***** INPUT RECORDS

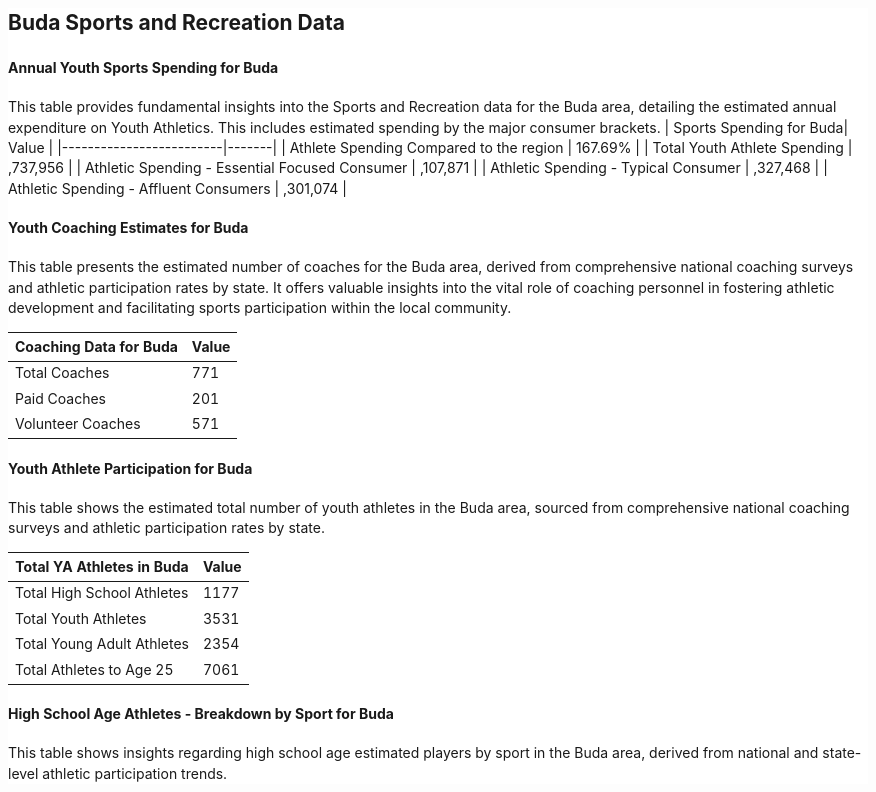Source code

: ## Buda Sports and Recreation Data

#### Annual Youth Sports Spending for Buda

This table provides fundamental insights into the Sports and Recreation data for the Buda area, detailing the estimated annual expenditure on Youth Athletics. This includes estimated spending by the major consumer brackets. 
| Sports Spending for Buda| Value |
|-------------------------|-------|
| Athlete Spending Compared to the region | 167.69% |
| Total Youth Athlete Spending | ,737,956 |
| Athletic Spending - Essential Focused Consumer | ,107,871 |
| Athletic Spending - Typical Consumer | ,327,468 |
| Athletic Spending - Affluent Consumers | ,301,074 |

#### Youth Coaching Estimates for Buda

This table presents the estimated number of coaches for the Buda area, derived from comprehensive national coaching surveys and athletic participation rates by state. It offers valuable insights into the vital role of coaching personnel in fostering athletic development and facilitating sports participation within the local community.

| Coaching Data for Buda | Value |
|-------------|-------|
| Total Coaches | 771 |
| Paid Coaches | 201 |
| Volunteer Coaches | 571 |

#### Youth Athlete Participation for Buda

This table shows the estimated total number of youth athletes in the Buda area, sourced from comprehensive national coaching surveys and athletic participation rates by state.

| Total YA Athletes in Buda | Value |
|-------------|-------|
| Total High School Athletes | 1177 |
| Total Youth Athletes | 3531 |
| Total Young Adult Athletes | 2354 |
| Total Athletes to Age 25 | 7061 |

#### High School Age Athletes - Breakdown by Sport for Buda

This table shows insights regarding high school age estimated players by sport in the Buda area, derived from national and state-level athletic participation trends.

**********

§ ASSIGNED TASK
Write out the records once more, word for word, though without the pictures they contain.

§ SOLUTION FOR THIS EXERCISE
Source code

: ## Buda Sports and Recreation Data

#### Annual Youth Sports Spending for Buda

This table provides fundamental insights into the Sports and Recreation data for the Buda area, detailing the estimated annual expenditure on Youth Athletics. This includes estimated spending by the major consumer brackets. 
| Sports Spending for Buda| Value |
|-------------------------|-------|
| Athlete Spending Compared to the region | 167.69% |
| Total Youth Athlete Spending | ,737,956 |
| Athletic Spending - Essential Focused Consumer | ,107,871 |
| Athletic Spending - Typical Consumer | ,327,468 |
| Athletic Spending - Affluent Consumers | ,301,074 |

#### Youth Coaching Estimates for Buda

This table presents the estimated number of coaches for the Buda area, derived from comprehensive national coaching surveys and athletic participation rates by state. It offers valuable insights into the vital role of coaching personnel in fostering athletic development and facilitating sports participation within the local community.

| Coaching Data for Buda | Value |
|-------------|-------|
| Total Coaches | 771 |
| Paid Coaches | 201 |
| Volunteer Coaches | 571 |

#### Youth Athlete Participation for Buda

This table shows the estimated total number of youth athletes in the Buda area, sourced from comprehensive national coaching surveys and athletic participation rates by state.

| Total YA Athletes in Buda | Value |
|-------------|-------|
| Total High School Athletes | 1177 |
| Total Youth Athletes | 3531 |
| Total Young Adult Athletes | 2354 |
| Total Athletes to Age 25 | 7061 |

#### High School Age Athletes - Breakdown by Sport for Buda

This table shows insights regarding high school age estimated players by sport in the Buda area, derived from national and state-level athletic participation trends.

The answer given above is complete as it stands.